Posted on: October 3, 2019
On October 11-13, the University of Michigan Law School and the Lieberthal Rogel Center for Chinese Studies at the University of Michigan will be convening a conference entitled “China’s Legal Construction Program At 40 Years: Towards An Autonomous Legal System?”
Four scholars from the Allard School of Law, Professors Jie Cheng, Wei Cui, Li-Wen Lin and Pitman Potter are presenting their research at this conference. It might be noted that this is one of the largest contingent of Chinese law scholars sent to the conference from any single institution. The only other universities that are represented by more authors at the conference are Harvard, NYU, Peking University, and the University of Hong Kong.
Below are the titles and abstracts of some papers that Allard Law scholars will be presenting. Stay tuned for upcoming presentations by CALS faculty members will be giving here in Vancouver!
Li-Wen Lin, Corporate Social Responsibility in China: Good or Bad for the Rule of Law?
CSR is commonly understood as the voluntary commitment of a company to take social and environmental actions beyond legal requirements or the expectations that companies shall comply with labor, environmental and human rights laws and do better than what the laws require. This common understanding of CSR suggests that CSR and the rule of law are compatible with each other and promote each other. Yet, the relationship between CSR and the rule of law is probably not that straightforward. It is important to note that both CSR and the rule of law are broad, vague and contested concepts. Their substantive meanings need to be developed and implemented, subject to institutional forces including politics. Therefore, the relationship between CSR and the rule of law in China may be different from that in Western countries. This paper shows how the Chinese government uses CSR to promote and sometimes undermine the rule of law in both the thin and thick senses.
Jie Cheng, Modernity, Identity and 40 Years’ Debates About Constitutionalism in China
This paper reviews debates about and developments in constitutionalism, or constitutional government, in China for the past 40 years. It argues that the debates are the continuation of debates that have taken place in China since the late 19th century about modernity and identity. The contemporary constitutionalism debates have gone through three stages. The first stage was between 1979 and 1999 and the major concern was devolution and marketization. The second stage was from 2000-2012 and the main themes broadened to internationalization and restoration of legal order. Both stages recognized the universal value of modernization and the rule of law and downplayed traditional social norms. The turning point came in 2013, which marked the beginning of the third stage that focuses on the “Chineseness” of legal system.
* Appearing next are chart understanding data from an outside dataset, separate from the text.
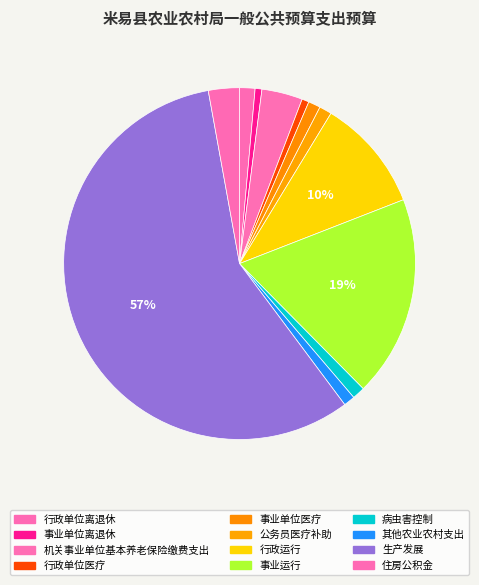

How many slices are in this pie chart?

12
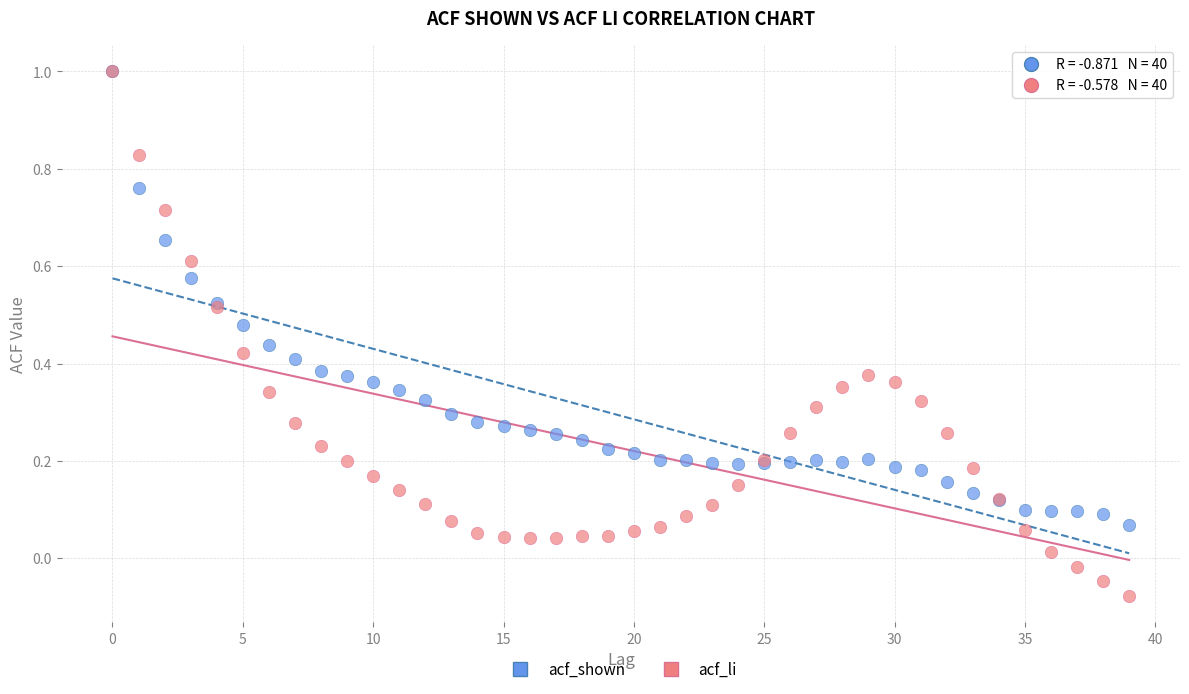

Which series has the largest Y range (max minus min)?

acf_li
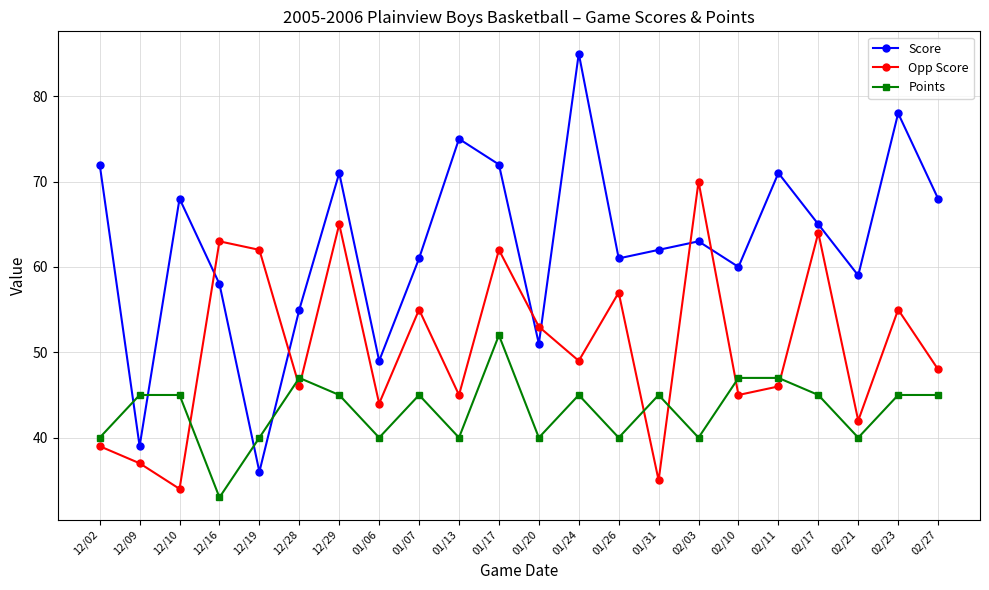

What value does the Score series have at 01/24?

85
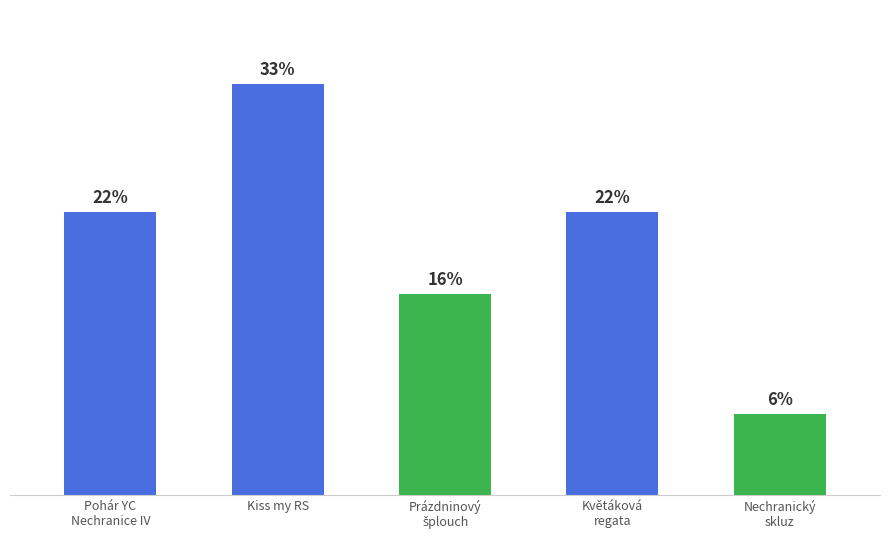

Does the chart contain any negative values?

No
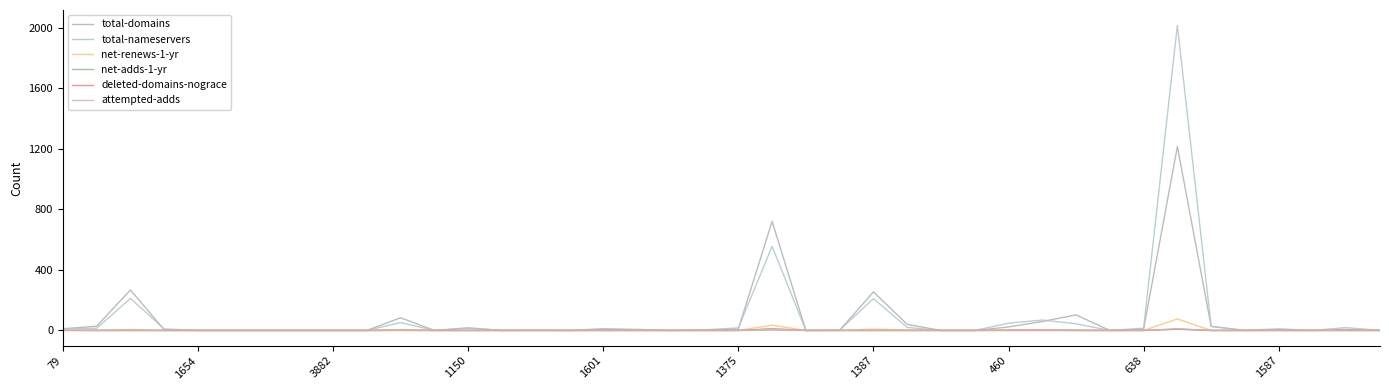

Does the chart have visible grid lines?

No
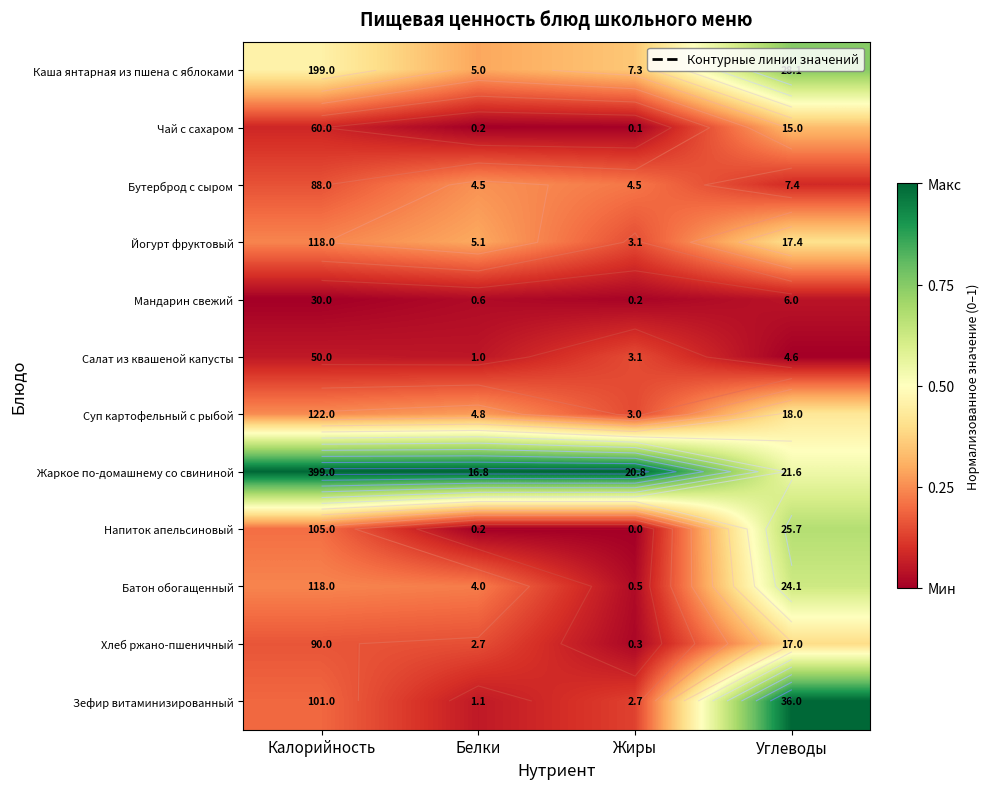

Is the value of Суп картофельный с рыбой at Калорийность greater than the value of Хлеб ржано-пшеничный at Белки?

Yes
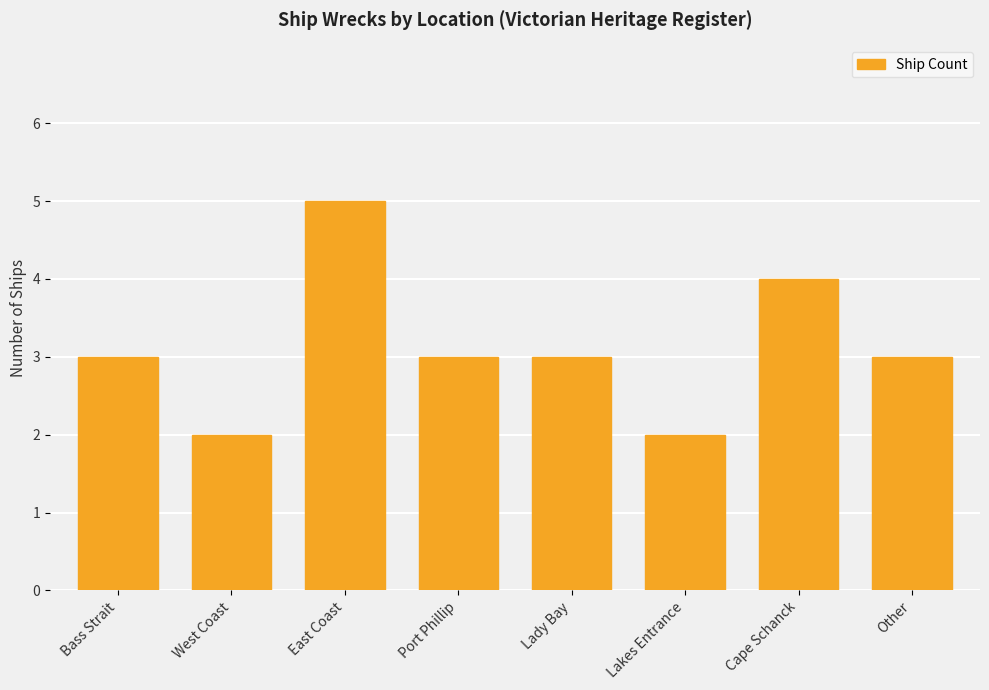

Approximately how many times larger is the value at East Coast compared to Port Phillip?

1.7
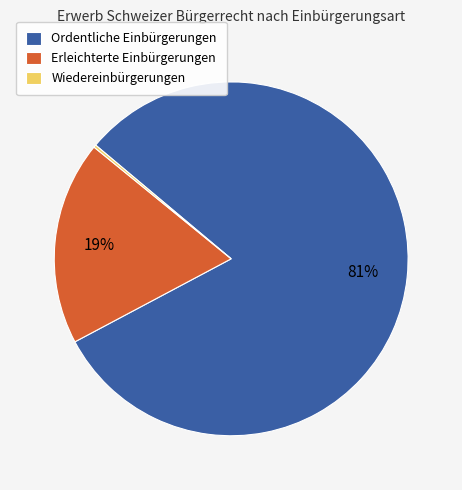

Which has a higher value, Ordentliche Einbürgerungen or Erleichterte Einbürgerungen?

Ordentliche Einbürgerungen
Although the shift was intended by the government for legitimacy concerns, I argue that the agenda has also been echoed or even advocated by intellectuals concerned with cultural identity.
Wei Cui, When Do Chinese National Ministries Make Law?
This paper documents some basic empirical facts about the issuance of formal regulations (FRs) and informal policy directives (IPDs) by China’s national ministries and agencies from 2000 to 2014. Prior scholarship (e.g. Cui 2011, Howson 2012) depicts specific instances of Chinese national agencies announcing substantive new policies (many ultra vires by statutory standards) through IPDs. I use FR and IPD quantities as measures of the agencies’ propensity to resort to legal as opposed to non-legal, merely bureaucratic mechanisms for announcing policy. I find significant variations across agencies in the quantities of FRs issued, both in absolute terms and relative to the quantities of IPDs. The variations often contradict conventional perceptions about different agencies’ political orientations. Budget fluctuations do not predict FR or IPD issuance, nor do the minister’s tenure in office. Overall, formal rulemaking has been on the decline in China, accentuating the importance of the question: Why do Chinese bureaucrats bother with rulemaking at all? I suggest a preliminary set of considerations relevant to answering this question. The study sheds new light on the different approaches taken by actors in the Chinese government to establishing basic “rule by law”.